You have chosen a bad example, since Tudor was so kind as to indicate. A device with a rotating disk is subject to physical restrictions on the movement of the plates and heads, and the most effective reading implementation is to read each block in order, which reduces the need to move the head or wait for the disk to align.
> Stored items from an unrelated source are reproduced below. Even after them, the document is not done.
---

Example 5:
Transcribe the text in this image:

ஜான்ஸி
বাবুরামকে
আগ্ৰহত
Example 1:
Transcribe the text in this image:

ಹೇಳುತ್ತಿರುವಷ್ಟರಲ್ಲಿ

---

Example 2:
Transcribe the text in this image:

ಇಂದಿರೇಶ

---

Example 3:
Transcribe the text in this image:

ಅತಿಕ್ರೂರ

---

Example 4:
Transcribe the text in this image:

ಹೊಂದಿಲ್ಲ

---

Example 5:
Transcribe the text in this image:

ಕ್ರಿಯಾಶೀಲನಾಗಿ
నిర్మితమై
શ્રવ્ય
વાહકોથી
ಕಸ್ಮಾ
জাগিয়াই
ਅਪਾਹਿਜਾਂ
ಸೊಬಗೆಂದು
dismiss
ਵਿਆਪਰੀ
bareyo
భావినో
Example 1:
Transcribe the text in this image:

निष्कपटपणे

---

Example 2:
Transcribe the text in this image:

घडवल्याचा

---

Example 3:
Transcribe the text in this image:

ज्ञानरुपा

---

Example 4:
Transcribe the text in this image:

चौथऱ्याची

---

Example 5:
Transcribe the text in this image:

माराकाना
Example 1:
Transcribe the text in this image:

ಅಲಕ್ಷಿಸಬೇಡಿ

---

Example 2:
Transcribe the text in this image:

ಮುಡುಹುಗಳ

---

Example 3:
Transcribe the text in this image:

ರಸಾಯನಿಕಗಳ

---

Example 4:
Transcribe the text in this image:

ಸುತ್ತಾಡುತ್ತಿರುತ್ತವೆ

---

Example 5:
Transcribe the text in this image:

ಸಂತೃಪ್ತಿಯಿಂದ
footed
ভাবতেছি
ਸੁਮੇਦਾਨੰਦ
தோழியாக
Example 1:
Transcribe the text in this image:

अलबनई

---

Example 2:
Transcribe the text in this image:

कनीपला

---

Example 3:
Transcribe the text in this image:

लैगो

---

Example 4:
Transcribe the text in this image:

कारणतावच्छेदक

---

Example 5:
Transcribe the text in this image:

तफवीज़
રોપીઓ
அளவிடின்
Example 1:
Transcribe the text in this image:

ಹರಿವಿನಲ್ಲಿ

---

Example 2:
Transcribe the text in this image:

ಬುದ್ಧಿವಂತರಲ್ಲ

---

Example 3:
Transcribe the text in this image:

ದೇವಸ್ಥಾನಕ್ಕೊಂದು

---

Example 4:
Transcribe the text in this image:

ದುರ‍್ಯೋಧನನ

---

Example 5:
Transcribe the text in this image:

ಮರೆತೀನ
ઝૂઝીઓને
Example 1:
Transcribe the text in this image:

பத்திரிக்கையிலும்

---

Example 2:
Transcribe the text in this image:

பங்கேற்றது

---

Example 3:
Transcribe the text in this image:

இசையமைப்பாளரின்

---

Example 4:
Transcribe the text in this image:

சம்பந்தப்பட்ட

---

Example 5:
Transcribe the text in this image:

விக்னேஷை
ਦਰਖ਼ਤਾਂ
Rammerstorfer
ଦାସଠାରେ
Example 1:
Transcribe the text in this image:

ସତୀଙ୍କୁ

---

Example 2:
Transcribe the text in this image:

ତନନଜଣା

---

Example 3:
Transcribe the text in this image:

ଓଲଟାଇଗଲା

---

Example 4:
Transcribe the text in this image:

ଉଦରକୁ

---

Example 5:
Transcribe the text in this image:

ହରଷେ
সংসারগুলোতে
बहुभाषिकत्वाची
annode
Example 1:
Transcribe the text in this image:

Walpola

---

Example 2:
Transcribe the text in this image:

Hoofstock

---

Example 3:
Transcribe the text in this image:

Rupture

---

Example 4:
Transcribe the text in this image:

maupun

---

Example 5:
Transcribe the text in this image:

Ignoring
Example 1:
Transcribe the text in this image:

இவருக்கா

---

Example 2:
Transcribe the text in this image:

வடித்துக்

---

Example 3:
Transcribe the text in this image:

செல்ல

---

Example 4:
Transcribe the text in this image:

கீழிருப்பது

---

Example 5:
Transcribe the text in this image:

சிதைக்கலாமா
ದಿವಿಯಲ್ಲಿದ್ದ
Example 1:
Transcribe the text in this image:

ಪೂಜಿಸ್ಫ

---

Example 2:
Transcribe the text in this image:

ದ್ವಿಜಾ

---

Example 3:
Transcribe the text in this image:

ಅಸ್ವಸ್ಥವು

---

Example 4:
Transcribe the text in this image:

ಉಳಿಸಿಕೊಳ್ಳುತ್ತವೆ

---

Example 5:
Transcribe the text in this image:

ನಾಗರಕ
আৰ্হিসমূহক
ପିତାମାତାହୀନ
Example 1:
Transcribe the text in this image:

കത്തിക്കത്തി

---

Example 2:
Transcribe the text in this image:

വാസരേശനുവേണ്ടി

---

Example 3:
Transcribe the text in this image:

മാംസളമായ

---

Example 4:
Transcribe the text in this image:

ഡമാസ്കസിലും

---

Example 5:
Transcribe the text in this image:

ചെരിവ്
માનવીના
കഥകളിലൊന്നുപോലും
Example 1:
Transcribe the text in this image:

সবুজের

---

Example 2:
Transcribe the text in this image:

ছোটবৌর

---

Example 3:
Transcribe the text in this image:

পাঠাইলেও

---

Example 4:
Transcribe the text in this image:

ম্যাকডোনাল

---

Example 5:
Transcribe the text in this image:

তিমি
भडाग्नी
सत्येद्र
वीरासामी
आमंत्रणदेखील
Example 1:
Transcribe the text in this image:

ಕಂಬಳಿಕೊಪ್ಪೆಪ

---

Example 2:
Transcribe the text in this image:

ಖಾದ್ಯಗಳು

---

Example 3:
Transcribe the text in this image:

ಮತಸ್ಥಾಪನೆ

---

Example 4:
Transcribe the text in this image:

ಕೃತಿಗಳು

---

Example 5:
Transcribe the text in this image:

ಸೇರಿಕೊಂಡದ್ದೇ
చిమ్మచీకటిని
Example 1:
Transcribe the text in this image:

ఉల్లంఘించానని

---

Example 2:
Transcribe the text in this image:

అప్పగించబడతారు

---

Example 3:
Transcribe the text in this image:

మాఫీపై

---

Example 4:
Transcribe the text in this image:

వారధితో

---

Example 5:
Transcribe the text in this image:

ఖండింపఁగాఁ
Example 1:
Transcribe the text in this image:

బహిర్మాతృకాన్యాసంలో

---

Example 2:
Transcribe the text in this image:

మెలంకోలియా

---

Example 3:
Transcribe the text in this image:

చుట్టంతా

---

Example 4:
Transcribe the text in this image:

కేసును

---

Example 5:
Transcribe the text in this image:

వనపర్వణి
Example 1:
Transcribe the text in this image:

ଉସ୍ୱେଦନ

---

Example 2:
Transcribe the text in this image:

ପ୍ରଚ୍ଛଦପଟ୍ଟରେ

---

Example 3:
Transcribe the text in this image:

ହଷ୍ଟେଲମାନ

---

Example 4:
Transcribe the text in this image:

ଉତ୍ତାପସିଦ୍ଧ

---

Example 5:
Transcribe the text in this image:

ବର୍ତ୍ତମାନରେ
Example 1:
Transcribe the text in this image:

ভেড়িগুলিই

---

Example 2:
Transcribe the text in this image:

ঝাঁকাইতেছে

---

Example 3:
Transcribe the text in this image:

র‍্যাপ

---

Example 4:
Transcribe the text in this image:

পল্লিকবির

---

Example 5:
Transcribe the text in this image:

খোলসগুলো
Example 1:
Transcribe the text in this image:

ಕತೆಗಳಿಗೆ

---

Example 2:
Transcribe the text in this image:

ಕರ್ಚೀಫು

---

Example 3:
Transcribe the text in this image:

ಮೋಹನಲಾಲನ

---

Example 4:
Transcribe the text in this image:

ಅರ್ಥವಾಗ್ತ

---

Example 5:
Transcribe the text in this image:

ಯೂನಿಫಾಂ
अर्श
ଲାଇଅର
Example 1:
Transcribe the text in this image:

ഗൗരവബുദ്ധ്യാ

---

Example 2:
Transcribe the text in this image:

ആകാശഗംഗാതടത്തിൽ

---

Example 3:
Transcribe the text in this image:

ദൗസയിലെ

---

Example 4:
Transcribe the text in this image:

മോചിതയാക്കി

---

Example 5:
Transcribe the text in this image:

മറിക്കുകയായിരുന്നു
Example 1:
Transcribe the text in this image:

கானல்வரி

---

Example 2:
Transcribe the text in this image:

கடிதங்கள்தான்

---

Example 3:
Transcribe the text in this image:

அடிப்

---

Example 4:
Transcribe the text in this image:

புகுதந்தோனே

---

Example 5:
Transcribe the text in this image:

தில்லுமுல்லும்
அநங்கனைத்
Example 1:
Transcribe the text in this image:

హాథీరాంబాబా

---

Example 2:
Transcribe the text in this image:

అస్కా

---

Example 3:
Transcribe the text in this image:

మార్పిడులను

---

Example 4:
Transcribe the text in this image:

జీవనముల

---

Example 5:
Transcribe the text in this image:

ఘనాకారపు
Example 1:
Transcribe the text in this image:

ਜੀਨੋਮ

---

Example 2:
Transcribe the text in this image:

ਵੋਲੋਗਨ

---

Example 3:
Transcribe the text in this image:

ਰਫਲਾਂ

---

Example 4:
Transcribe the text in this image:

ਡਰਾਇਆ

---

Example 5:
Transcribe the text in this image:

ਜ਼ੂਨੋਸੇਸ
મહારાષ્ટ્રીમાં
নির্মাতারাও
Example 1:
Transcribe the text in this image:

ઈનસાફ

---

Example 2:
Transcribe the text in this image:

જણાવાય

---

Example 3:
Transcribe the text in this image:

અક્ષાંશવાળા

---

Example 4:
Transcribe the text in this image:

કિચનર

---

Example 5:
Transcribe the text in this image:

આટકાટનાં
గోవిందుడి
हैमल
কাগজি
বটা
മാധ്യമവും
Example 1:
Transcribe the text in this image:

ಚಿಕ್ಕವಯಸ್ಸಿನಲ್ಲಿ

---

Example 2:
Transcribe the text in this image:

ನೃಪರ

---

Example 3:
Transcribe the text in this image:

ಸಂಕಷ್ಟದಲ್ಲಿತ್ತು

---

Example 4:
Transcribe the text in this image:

However, some operating systems do not always permanently store data on disks, and for those who remember, defragmentation can provide increased disk performance if you did not do this job for the OS / file system.
As you mentioned, wanting a program that will benefit, let me offer a simple addition to the matrix.
Assuming that you have made one thread per core, you can triadously divide any two matrices that will be added to the N rows (one for each thread). Adding a matrix (if you remember) works as such:
A + B = C
or
[ a11, a12, a13 ] [ b11, b12, b13] = [ (a11+b11), (a12+b12), (a13+c13) ] [ a21, a22, a23 ] + [ b21, b22, b23] = [ (a21+b21), (a22+b22), (a23+c23) ] [ a31, a32, a33 ] [ b31, b32, b33] = [ (a31+b31), (a32+b32), (a33+c33) ]
So, to distribute this among N threads, we just need the number of lines and the module divided by the number of threads in order to get the "thread ID" with which it will be added.
matrix with 20 rows across 3 threads row % 3 == 0 (for rows 0, 3, 6, 9, 12, 15, and 18) row % 3 == 1 (for rows 1, 4, 7, 10, 13, 16, and 19) row % 3 == 2 (for rows 2, 5, 8, 11, 14, and 17) // row 20 doesn't exist, because we number rows from 0
Now each thread “knows” which rows it should process, and the results “for each row” can be calculated trivially, because the results do not intersect in another area of the calculation flow .
All that is needed now is a “result” data structure that keeps track of when the values were calculated and when the last value is set, then the calculation is complete. In this "fake" example of the result of adding a matrix with two streams, it takes about half the time to calculate the answer by two streams.
More complex problems can be solved using multithreading, and various problems can be solved using different methods. I deliberately chose one of the simplest examples.